Exotic Victorian Colors “Recast” This English House

open kitchen by studio ben allen

Photos Courtesy of Studio Ben Allen

By

October 20, 2022

Before being “recast,” the house was like any other. “It’s quite a humdrum Victorian street—there are hundreds like them in London,” architect Ben Allen says. The house’s residents, a retired couple, gave Studio Ben Allen free rein to experiment and renovate the house. Ben chose colored concrete as his weapon and proved it a beautiful, though uncommon medium to incorporate vibrance and create a feeling of solidity in a home.

The studio started with concrete as the structural and aesthetic foundation of the house. “There’s an inherent enjoyment to being inside of a building that has weight to it,” Ben says. “It feels solid, and it gives you a very strong sense of being protected.”

Clearly the design went in a very un-Victorian direction, so the studio tied it back together through exoticism. “The most interesting Victorian architecture has that eastern influence to it,” Ben says. The studio produced the concrete panels off-site and dyed them muted green and salmon colors, inspired by high Victorian exotic architecture. The dusty green recalls copper, and the reddish salmon reminds of terra-cotta brick, both preferred materials in Victorian architecture.

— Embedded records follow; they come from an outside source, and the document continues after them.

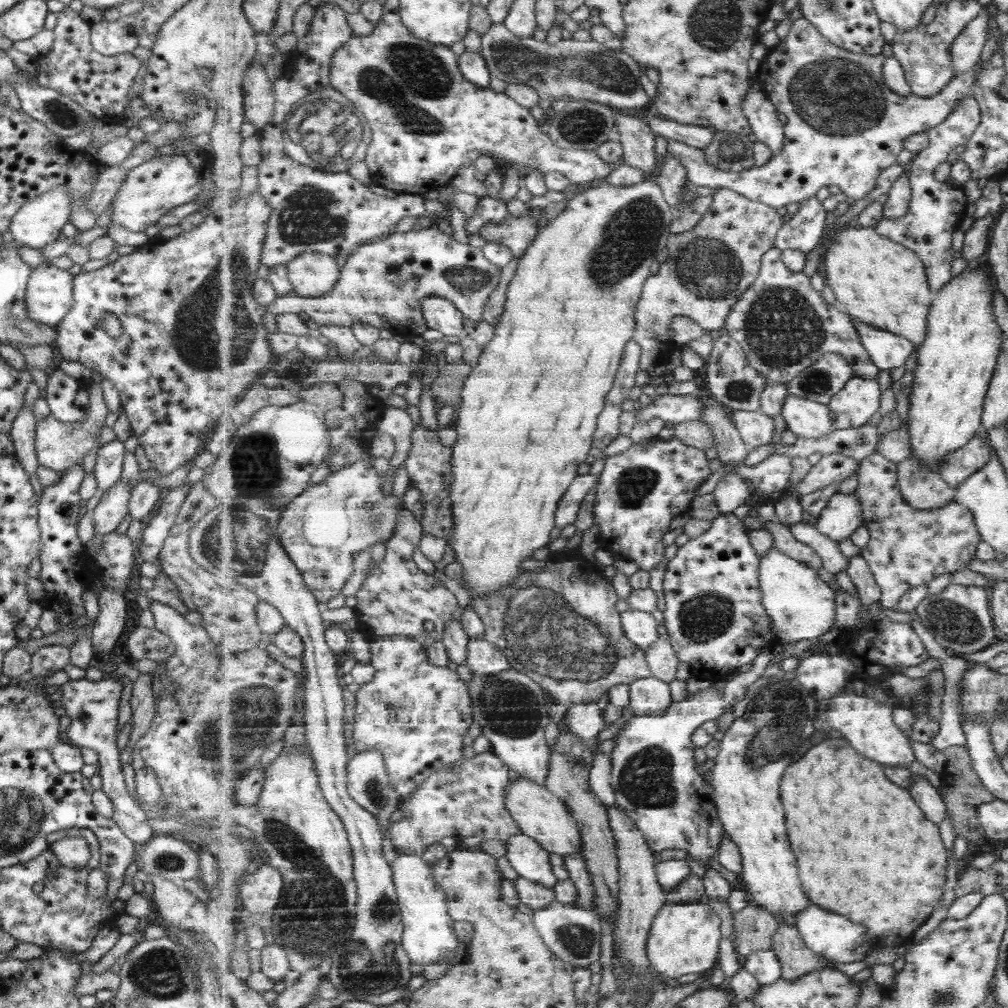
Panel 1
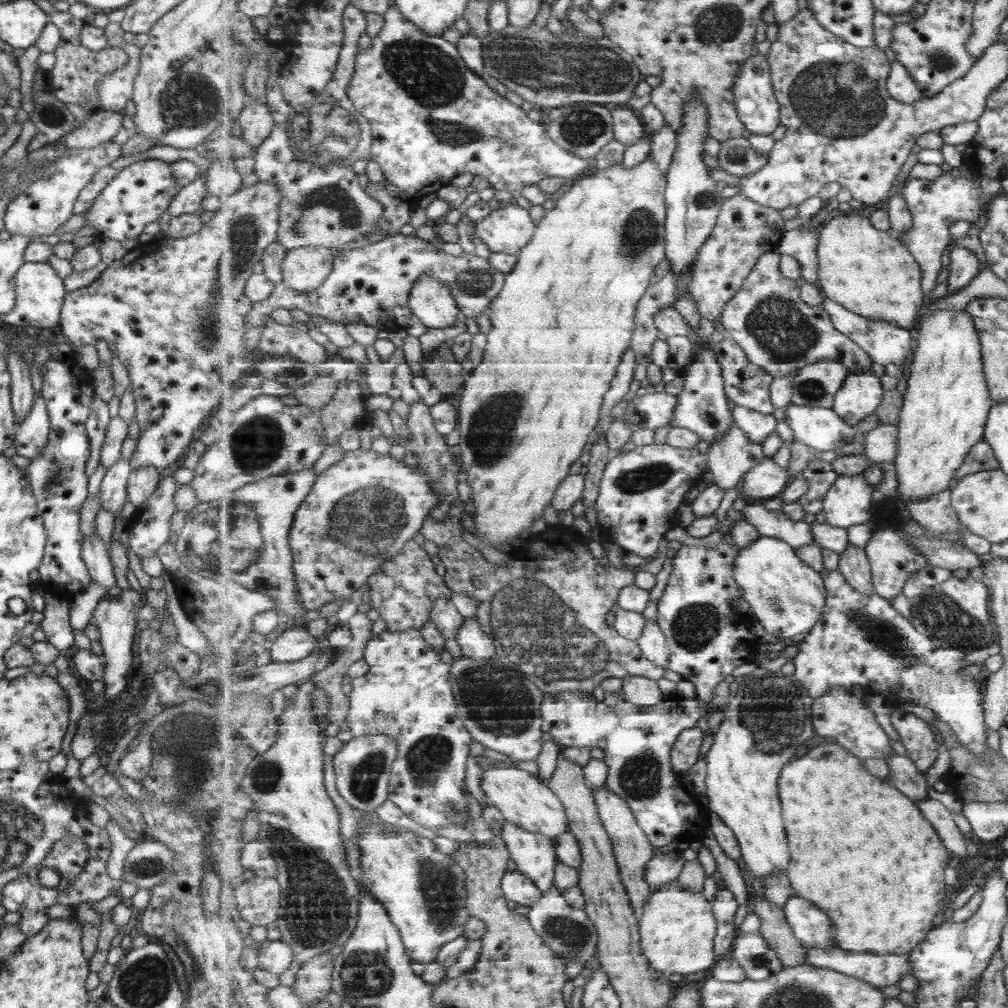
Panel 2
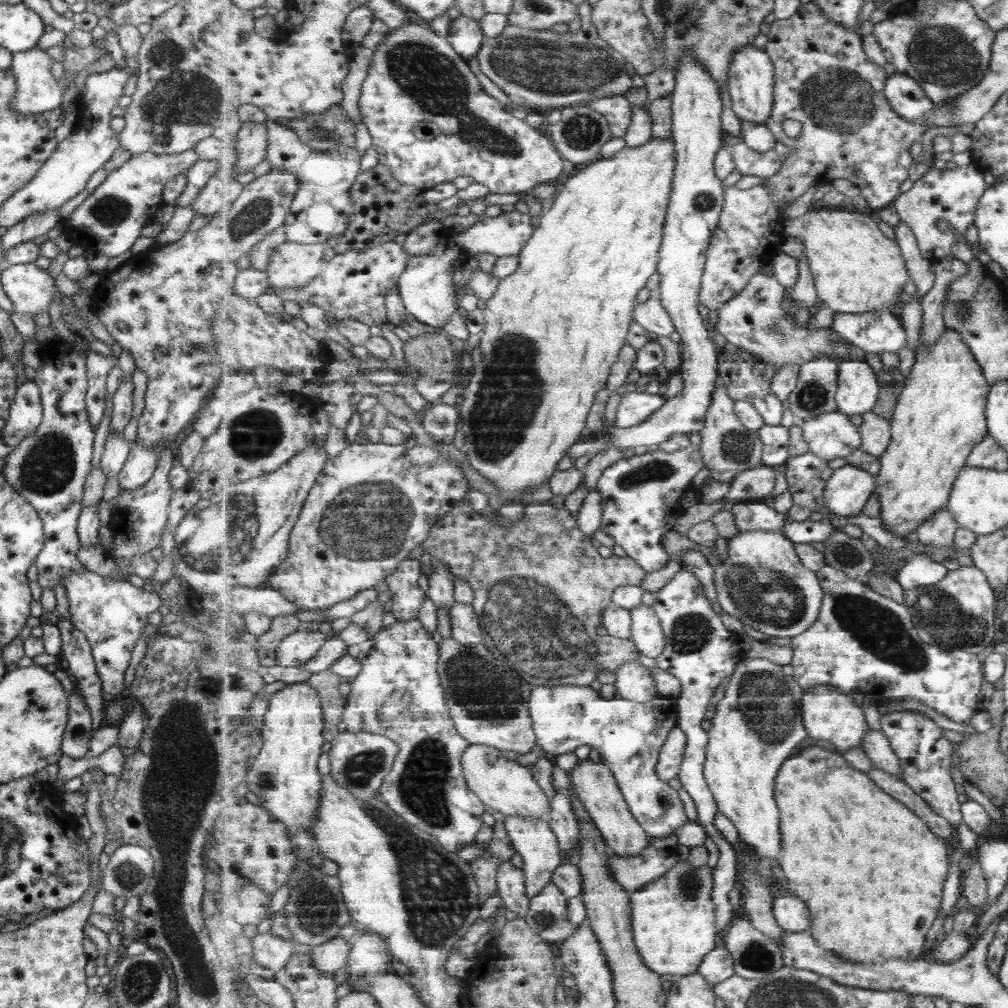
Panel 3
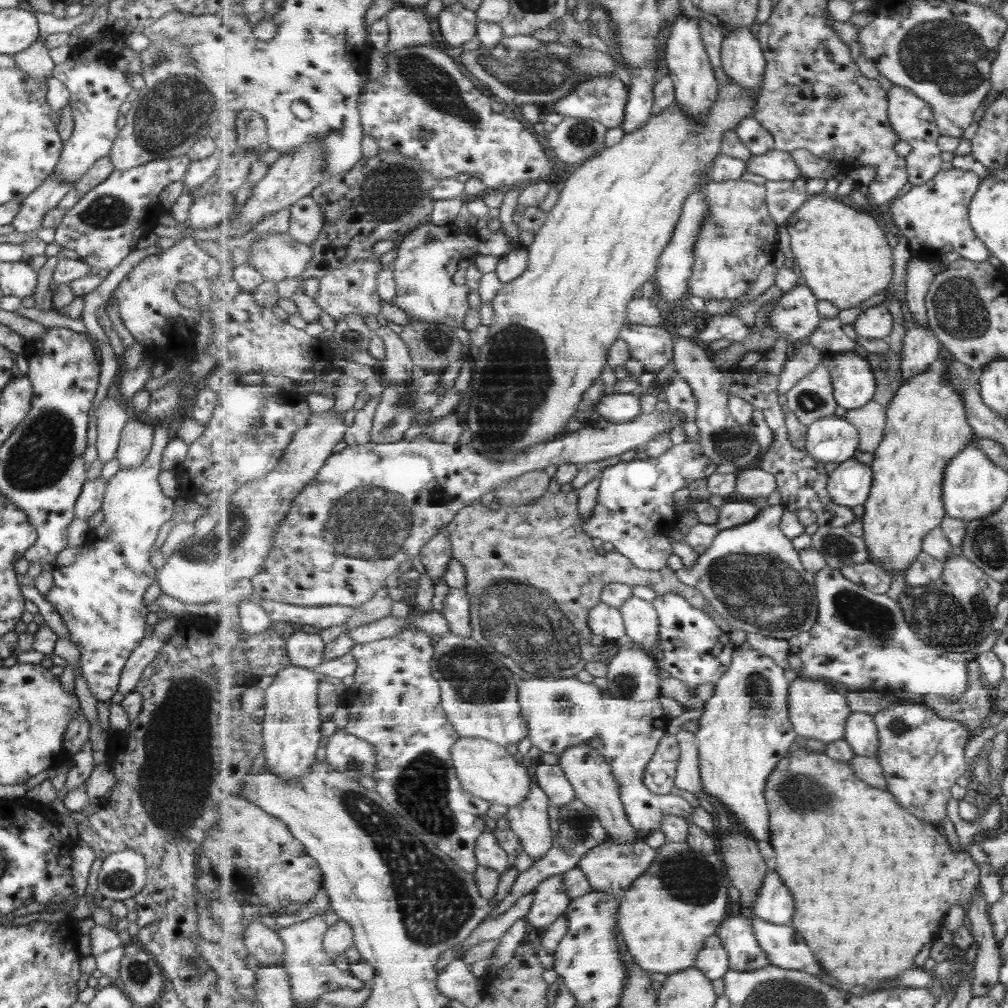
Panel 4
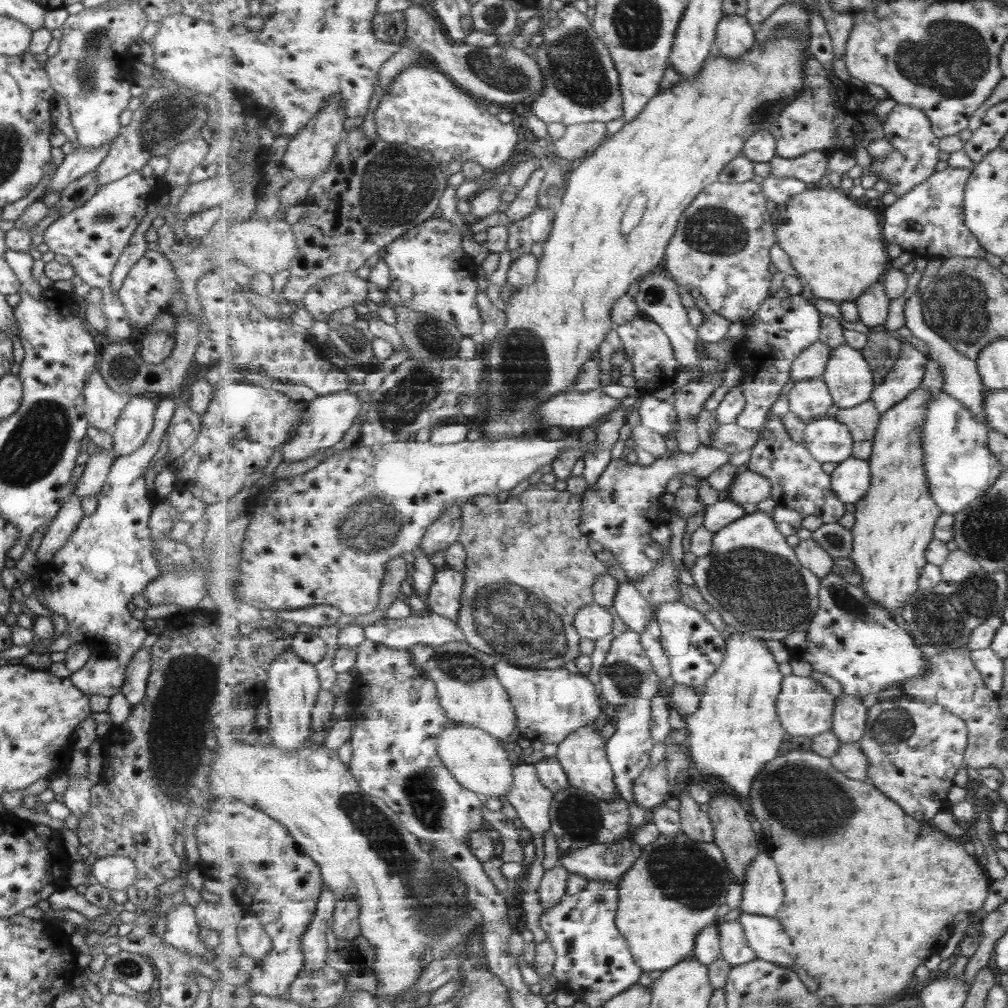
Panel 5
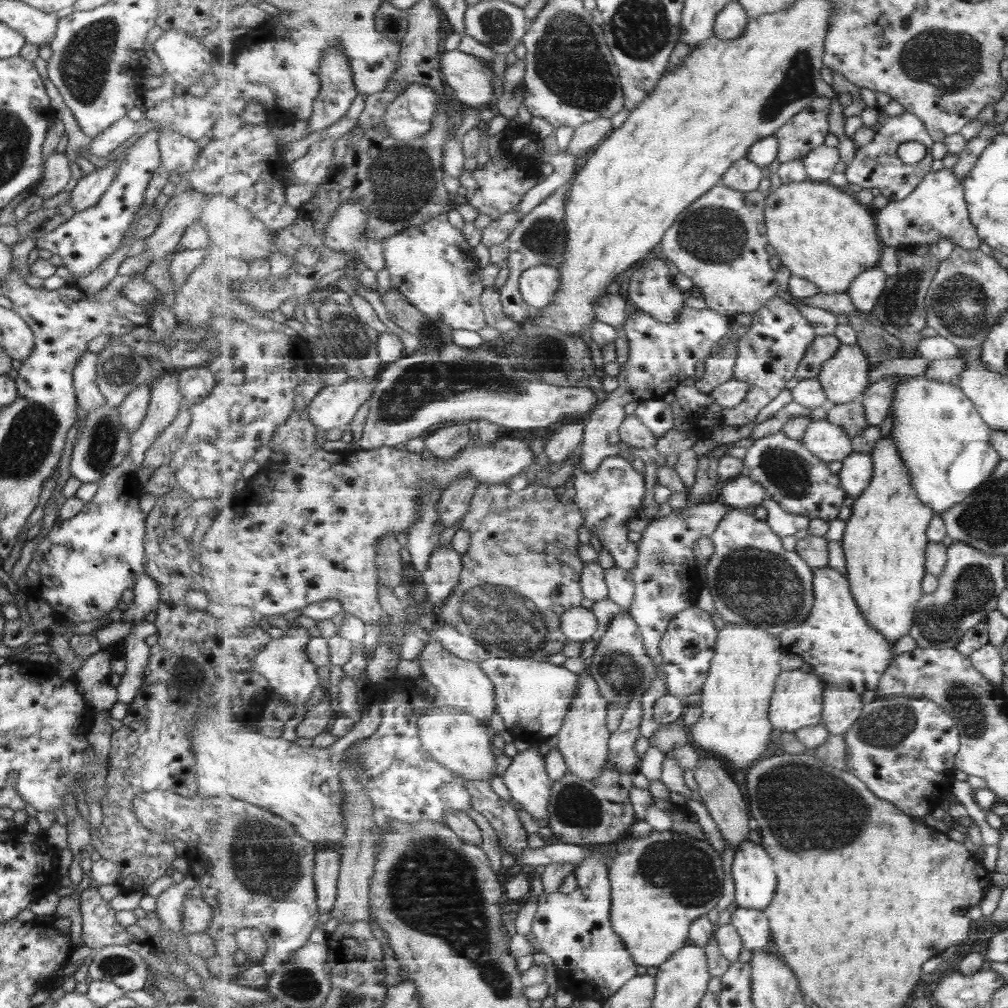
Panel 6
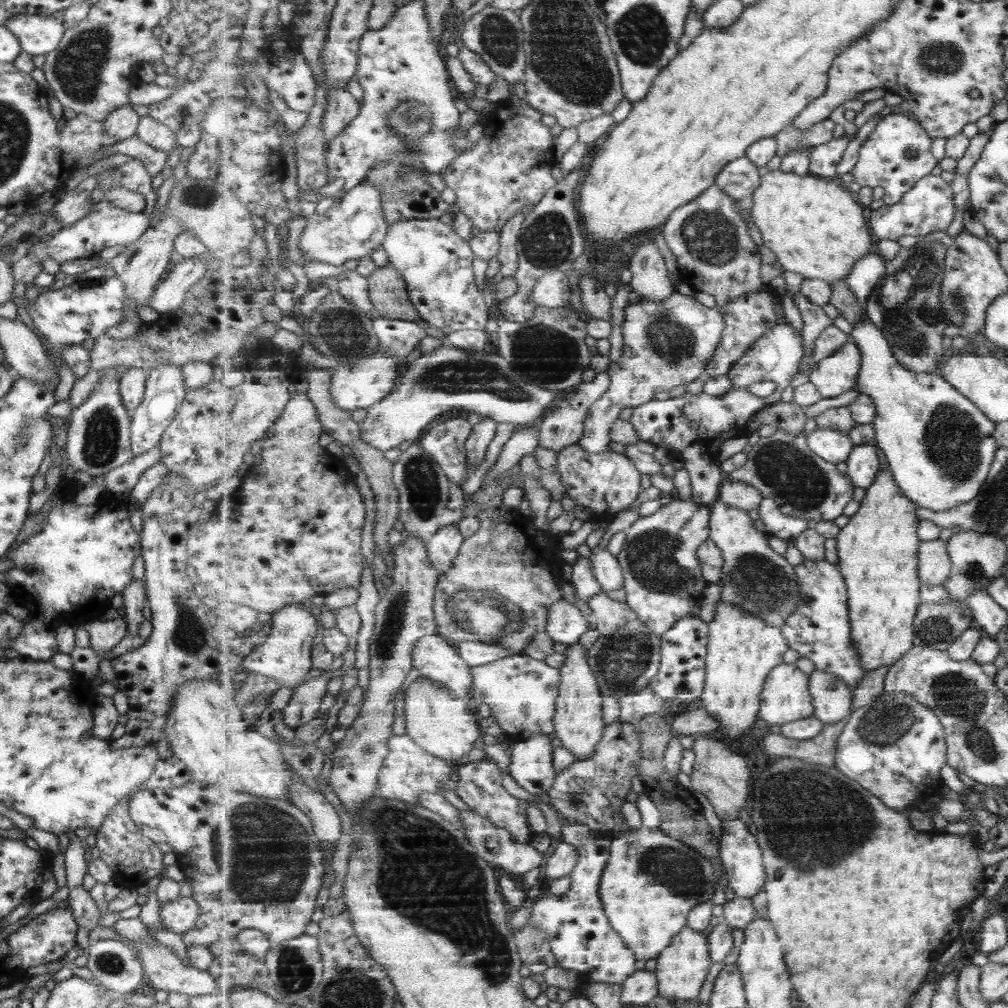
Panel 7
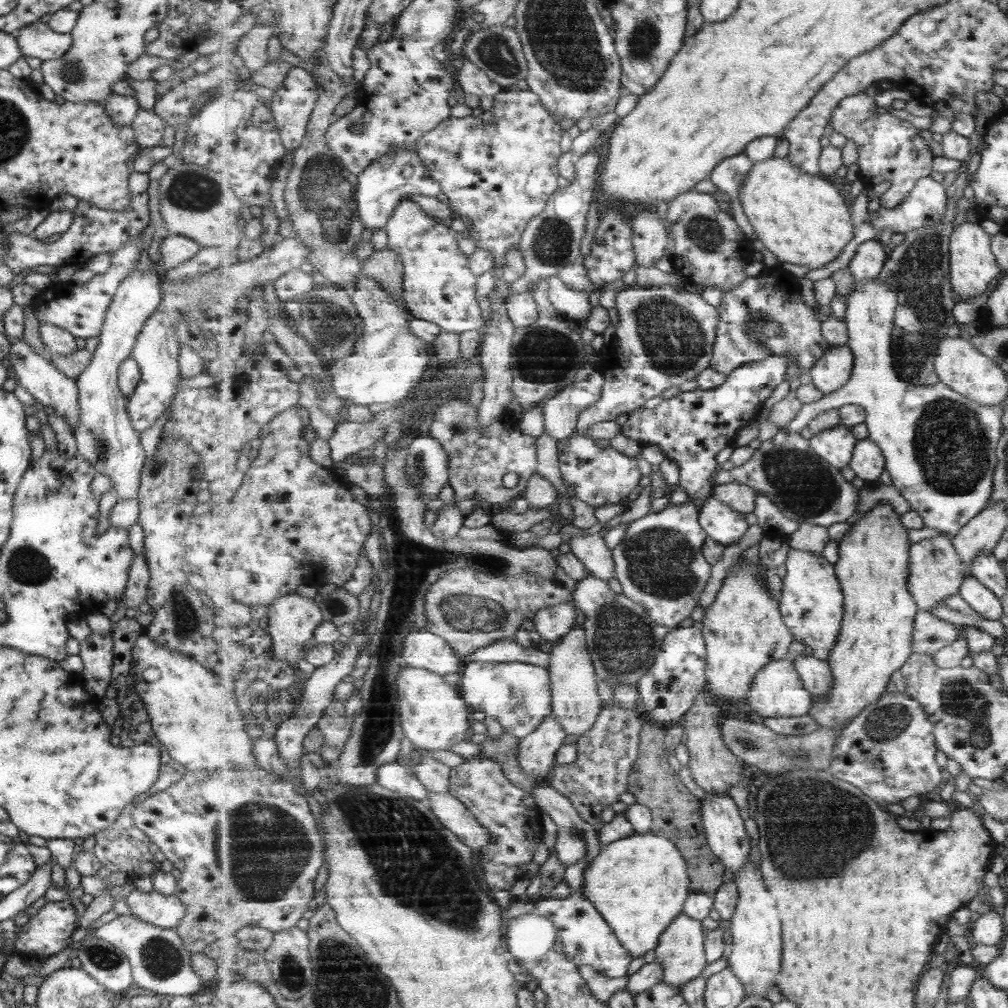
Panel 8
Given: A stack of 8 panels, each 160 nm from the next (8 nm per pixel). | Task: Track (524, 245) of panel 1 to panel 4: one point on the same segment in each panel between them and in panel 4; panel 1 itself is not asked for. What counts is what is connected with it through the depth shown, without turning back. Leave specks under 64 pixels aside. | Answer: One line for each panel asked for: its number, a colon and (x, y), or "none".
2: (509, 229)
3: (426, 286)
4: (428, 258)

The concrete screen visible through the bathroom window and ornamentation on the staircase railing have a distinctly Middle Eastern feel. The bathroom, a focal point of the home, is inspired by Turkish baths. As a whole the house aims to balance concrete’s weight and solemnity with the joy of color and unexpected details.

salmon concrete kitchen counters studio ben allen ss09

Ben was hesitant about color at first. “The worry about colors is that they always date very quickly, which is why we try to find strong historic references,” he says.